We had our annual poor weather one week ago, when the overnight temperatures plunged to the high 40s while the daytime highs still lingered around 70 degrees. We even had a Saturday which was overcast with some rain in the middle of the dry season! Which led me to fact-check one of the best arguments for living lakeside: the incredible weather. Having spent almost an entire year lakeside, I feel I can now make a better analysis of the “world’s 2nd best climate.”
Let’s start with the biggest statistical category: beautiful days. About 80% of the time, I wake up and make my plans without considering the weather in any way. I take my dog out for a quick walk in the dark at 6:45 am while still in my pajamas, because, well it’s dark and the weather won’t matter (and no, there are no pictures; you can thank me later).
If we’re in the rainy season, I know the rain may be intense, but generally not last long. If we are in the dry season, it may seem chilly (50 degrees, remember, I am in my PJs!), but once the sun comes up it will warm up considerably, around 70 degrees at least. You don’t need a coat, or a sweater; you may want a hat or sunscreen, but that is about all.
What about the rest of the time? About 15% of the time it gets a little too warm and dry. This is at the end of the dry season, especially the month of May leading into the first few weeks of June, when the rains return. Temperatures can get into the 90s, with a blazing sun. Humidity remains low, so it is not too uncomfortable, but the sustained heat really warms up the brick-and-stucco casas, which will continue to bake for an hour or so after sundown. The predictable weather pattern makes this time of year a favorite for travel away from lakeside.

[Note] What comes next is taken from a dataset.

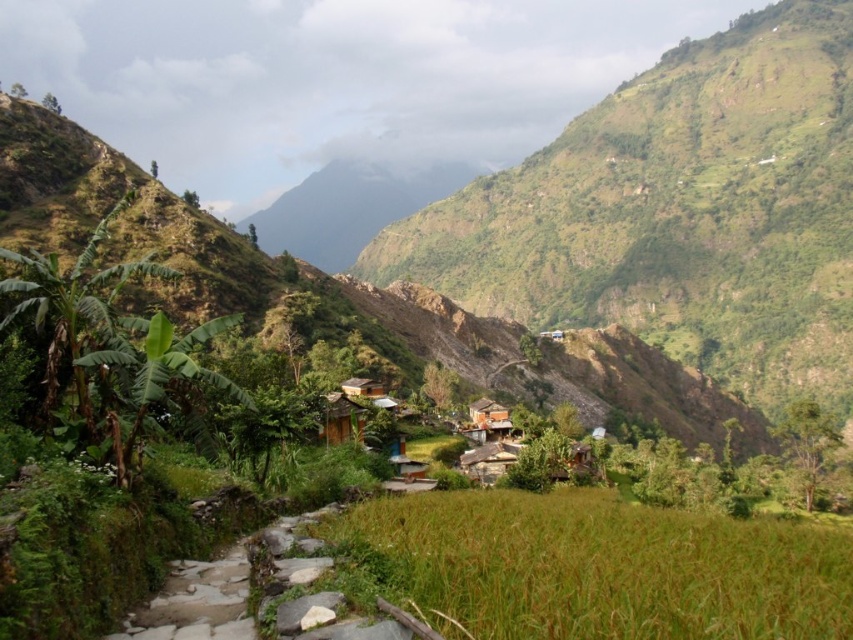
You are planning to build a small garden between the green grassy hill at center and the gray stone path at lower left. Which area has more space for planting?

The green grassy hill at center might be wider than the gray stone path at lower left, so it likely has more space for planting.

You are a tourist standing at the entrance of the gray stone path at lower left and want to reach the brown wooden hut at center. Which direction should you walk to get there?

You should walk to the right because the gray stone path at lower left is to the left of the brown wooden hut at center, so moving right along the path will lead you towards the hut.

The final 5% is too cold, generally in short bursts in December or January. Once again, the thick house walls act to insulate, this time keeping it a little cooler than outside temperatures in the late morning. Now when I say too cold, let me admit this is VERY relative. During any cloudy or cool day in the dry season, you can see Mexicans wearing ski vests, hoodies, or coats and gloves. Long time expats complain of “thin-blood” and similarly break out sweaters, long pants, and coats. You can easily identify the recent arrivals (like me) by our short-sleeves; new expats from the Great White North even sport year-round shorts and sandals (with white socks, natch!).
We still have no means of heating our home; we do have a nifty heated mattress pad, which means we get a toasty warm bed in winter. As I mentioned last post, we are putting in mini-split air conditioners in our living room and master bedroom, just for those few hot weeks. We have some warmer clothing which is mainly for travelling back to the States. That is all the accommodation to inclement weather we’ve made.
Whether our weather is the “second best in the world” or not, after a year I am prepared to say it is not an exaggeration to call it amazingly comfortable. What stands out is that any semblance of regular weather (say rain or wind or humidity) is so surprising as to require notice. Otherwise, it is just right.
One final note: I thought about including some photos of how folks dress around here, but then thought better of it. No one wants to be famous on the internet as an example of peculiar sartorial splendor!